Mili Sarkar, the 17-year-old whose Instagram video of her doing a back flip in a sari has gone viral on the internet, is glad her sister suggested she try doing gymnastics in a sari.
“I don’t usually wear saris, but it turned out to be a good idea,” smiles the teenager, who lives in Raiganj, a village of about 2 lakh people in West Bengal, and is passionate about dancing. Her video has been viewed millions of times on several platforms after various celebrities shared it on Twitter. Mili isn’t aware of many of them.
The young dancer is no stranger to Internet fame. She had 7 lakh followers on her Vigo account, and then — noticing that all her friends were moving to a new short-video platform — she started all over again on Tik Tok and garnered another 7 lakh followers there too. After both apps were banned in India, she moved to Instagram.
Though Mili was always dancing as a child, she was inspired to shoot videos five years ago. She owned a basic camera phone by then, so she began making videos of herself dancing, aided by her sister Shivli, now 22, who is also a makeup expert.
Mili taught herself how to edit the videos and began uploading them on Vigo. A digital native, like any teenager around the world, she quickly got a hang of what went viral and what didn’t.

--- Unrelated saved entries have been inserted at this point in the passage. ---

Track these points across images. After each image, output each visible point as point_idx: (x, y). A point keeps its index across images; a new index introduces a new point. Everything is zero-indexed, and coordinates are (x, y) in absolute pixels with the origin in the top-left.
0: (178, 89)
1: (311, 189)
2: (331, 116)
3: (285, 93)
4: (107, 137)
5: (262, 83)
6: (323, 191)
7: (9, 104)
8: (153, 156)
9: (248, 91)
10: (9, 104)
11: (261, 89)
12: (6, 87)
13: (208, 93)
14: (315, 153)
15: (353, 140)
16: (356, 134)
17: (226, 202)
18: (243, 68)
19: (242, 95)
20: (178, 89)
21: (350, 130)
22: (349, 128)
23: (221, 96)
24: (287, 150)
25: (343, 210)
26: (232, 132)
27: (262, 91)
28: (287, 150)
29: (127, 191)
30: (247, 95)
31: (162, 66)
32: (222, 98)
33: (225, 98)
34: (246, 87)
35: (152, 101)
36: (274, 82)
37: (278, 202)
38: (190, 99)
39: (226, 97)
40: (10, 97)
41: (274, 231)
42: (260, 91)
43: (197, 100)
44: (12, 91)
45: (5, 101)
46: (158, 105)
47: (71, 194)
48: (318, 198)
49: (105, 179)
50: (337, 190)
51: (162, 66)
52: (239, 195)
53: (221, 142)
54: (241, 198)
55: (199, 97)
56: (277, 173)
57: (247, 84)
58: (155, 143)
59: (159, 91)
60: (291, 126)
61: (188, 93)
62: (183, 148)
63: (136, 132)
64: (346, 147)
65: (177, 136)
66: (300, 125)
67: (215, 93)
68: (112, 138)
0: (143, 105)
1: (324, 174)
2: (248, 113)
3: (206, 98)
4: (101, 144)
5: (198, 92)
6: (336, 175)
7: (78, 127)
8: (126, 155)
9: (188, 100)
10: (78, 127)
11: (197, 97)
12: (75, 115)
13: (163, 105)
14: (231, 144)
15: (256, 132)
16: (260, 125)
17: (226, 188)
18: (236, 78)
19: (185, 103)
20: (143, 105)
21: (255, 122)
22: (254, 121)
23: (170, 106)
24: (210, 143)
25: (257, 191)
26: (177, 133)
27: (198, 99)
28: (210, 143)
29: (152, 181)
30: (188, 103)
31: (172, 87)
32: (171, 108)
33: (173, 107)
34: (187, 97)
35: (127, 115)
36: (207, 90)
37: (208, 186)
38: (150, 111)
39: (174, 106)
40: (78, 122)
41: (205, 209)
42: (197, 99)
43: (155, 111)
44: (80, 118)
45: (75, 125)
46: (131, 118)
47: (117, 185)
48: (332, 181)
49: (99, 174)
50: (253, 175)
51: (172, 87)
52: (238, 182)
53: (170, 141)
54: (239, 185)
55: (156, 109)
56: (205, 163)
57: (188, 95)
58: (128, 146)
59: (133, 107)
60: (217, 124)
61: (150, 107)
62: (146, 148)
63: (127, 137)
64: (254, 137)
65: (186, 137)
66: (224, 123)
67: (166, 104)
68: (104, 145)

When she noticed that her yoga and gymnastic videos got more attention, she signed up for formal yoga classes in a nearby village. Her father works as a driver and her mother is a homemaker, and both are supportive of their daughter’s talent, especially since her father had similar interests in his youth. Her older brother too works to support the family.
After two years of studying yoga, Mili had to drop out because the family couldn’t afford to pay the fees. “The madam (teacher) said she wouldn’t give me my prize certificate until I didn’t pay her,” Mili says in Hindi, a language that is common in her district and is taught at school. Her mother tongue is Bengali. She doesn’t speak English, but knows just enough to get by on social media.
The Vigo platform managed to earn her a source of income through meetups and sponsorships. With the money she earned, she bought herself a new phone, lots of clothes, makeup and accessories, and could make better quality videos. She also set up a YouTube channel and started doing longer music videos.
“But we live in a village and there aren’t too many places to do good shoots at, so I don’t post too much on YouTube; it requires more work,” says Mili, who has travelled as far as Maharashtra for participating in dance competitions; she has also won several prizes.
Having completed her class 12 this year during the pandemic, Mili took admission for BA general studies, but since colleges are still shut and not conducting classes in her area, she has plenty of time on her hands to focus on her dance and videos.
This year, she joined up for formal dance classes in Siliguri, a distance of more than 150 km away. It takes six hours one way in a bus to get there, and Mili takes her mother along. After a full day of class, they spend the night with relatives there, and come back the next day. The routine is repeated every week.
Just before the lockdown this year, she had got offers from video production agencies to make videos for Tik Tok. But after India banned Chinese apps, Mili — like lakhs of other rural Indians — lost their source of livelihood.
So far, Instagram has not been fruitful monetarily or in terms of generating lakhs of followers (“Only 12,000 or so,” she says, dismissively), though it has gained her mainstream attention.
While her bio says she is into yoga and gymnastics, Mili — who will turn 18 in January — says she is a dancer at heart, and wants to make a career in the entertainment industry. She brushes off all the sexist comments and trolls on her account. “Let them say what they want,” she shrugs with all the wisdom of an Internet teen sensation.
She is enjoying the attention she got from her sari video — “My uncle and aunty in another village saw it in the news and called to tell us about it” — and has planned more sari stunts. “Itna mushkil nahi hai (it’s not so hard),” she giggles.